Dr.純子のメディカルサロン

「今楽しい」を続ければ認知症患者は変わる
吉田勝明・横浜相原病院院長

 吉田 僕はもともと胸部外科医でした。肺がんの研究で国立がんセンターに2年ほど「国内留学」し、医学博士の研究テーマも肺がんでした。肺がん乳がんと一般消化器外科手術を数多くこなしていました。

 医学博士を取得すると、大学に対するお礼の意味も込めて医局の先輩方の病院へ出張しました。そこでは小児科から整形外科に至るまで、いわゆるゼネラリスト、今で言う総合診療科医として、多くの患者さん(特に田舎でしたからお年寄りの患者さん)を診てきました。

 一方で、乳がんの患者さんは、手術後のメンタルケアが薬物治療にも勝るほど必要なことを実感しました。そのようなケアを行っていると、僕の遅番の外来診療の終了時刻が夜8時、9時になることもよくありました。

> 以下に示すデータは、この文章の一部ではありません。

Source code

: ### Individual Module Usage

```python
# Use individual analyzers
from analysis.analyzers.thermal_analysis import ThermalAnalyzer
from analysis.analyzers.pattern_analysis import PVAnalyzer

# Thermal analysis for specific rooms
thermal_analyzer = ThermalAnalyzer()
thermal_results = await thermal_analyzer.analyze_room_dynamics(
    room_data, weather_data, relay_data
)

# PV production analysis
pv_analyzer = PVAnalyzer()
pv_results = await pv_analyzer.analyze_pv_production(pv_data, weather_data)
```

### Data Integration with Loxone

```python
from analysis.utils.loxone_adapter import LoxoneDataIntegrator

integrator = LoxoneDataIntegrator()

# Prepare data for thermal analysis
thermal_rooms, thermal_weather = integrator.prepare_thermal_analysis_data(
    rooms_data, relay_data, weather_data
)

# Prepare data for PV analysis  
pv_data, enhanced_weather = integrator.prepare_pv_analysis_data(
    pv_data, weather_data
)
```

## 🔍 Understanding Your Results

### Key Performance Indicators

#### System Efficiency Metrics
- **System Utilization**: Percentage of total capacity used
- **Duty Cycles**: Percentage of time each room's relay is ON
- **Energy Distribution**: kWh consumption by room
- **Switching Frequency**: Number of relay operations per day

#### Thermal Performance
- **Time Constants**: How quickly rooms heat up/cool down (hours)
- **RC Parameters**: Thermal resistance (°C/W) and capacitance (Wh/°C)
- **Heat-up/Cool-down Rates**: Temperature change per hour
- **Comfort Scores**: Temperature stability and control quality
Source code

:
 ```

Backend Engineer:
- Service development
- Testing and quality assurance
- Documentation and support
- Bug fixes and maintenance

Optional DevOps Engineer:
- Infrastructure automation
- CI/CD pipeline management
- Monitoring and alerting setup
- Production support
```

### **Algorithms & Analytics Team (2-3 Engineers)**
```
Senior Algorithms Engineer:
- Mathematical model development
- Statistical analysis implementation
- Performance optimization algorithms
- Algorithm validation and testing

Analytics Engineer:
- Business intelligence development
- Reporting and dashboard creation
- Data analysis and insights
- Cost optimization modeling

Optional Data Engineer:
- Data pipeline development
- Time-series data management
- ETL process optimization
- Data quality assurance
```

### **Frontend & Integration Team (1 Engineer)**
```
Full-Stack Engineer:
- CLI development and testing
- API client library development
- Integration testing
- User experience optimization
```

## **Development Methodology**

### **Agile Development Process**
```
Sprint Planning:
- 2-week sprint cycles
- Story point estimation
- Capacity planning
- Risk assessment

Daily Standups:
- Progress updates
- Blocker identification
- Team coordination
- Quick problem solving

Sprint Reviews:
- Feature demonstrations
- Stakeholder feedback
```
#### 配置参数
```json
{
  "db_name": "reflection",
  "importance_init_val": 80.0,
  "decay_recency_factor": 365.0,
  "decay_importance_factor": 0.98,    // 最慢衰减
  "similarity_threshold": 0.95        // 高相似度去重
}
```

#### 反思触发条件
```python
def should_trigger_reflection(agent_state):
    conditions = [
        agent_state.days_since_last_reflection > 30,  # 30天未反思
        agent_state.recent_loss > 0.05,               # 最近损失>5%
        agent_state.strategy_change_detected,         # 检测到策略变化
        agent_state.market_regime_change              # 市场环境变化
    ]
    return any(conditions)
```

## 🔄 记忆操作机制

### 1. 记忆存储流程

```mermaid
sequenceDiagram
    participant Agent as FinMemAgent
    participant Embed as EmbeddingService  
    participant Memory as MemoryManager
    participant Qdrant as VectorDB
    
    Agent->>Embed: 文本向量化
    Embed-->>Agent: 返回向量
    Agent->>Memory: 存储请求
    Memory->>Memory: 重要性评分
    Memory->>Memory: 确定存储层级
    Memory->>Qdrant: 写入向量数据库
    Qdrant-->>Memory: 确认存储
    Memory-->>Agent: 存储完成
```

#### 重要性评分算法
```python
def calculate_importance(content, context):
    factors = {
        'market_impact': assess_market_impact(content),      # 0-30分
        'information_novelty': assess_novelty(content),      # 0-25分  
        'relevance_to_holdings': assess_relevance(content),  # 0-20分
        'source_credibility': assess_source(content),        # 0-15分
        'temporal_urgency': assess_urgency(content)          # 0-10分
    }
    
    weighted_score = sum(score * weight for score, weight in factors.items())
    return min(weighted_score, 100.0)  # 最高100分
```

 そのような中、僕の親戚が関わっている病院グループで、新しく横浜に精神科病院を建設する話がありました。そこのコンセプトは「認知症の患者を診てあげられる病院」。当時は、認知症の症状があれば一般老人病院では診てもらえない。認知症患者は多くの場合、内科的、外科的な合併症を持ち合わせています。合併症のある患者さんは精神科では診られないという現実がありました。そこで僕は、お年寄りが決して嫌いではなかったし、そこそこの合併症なら診てあげられるし、ということで新病院の院長になったわけです。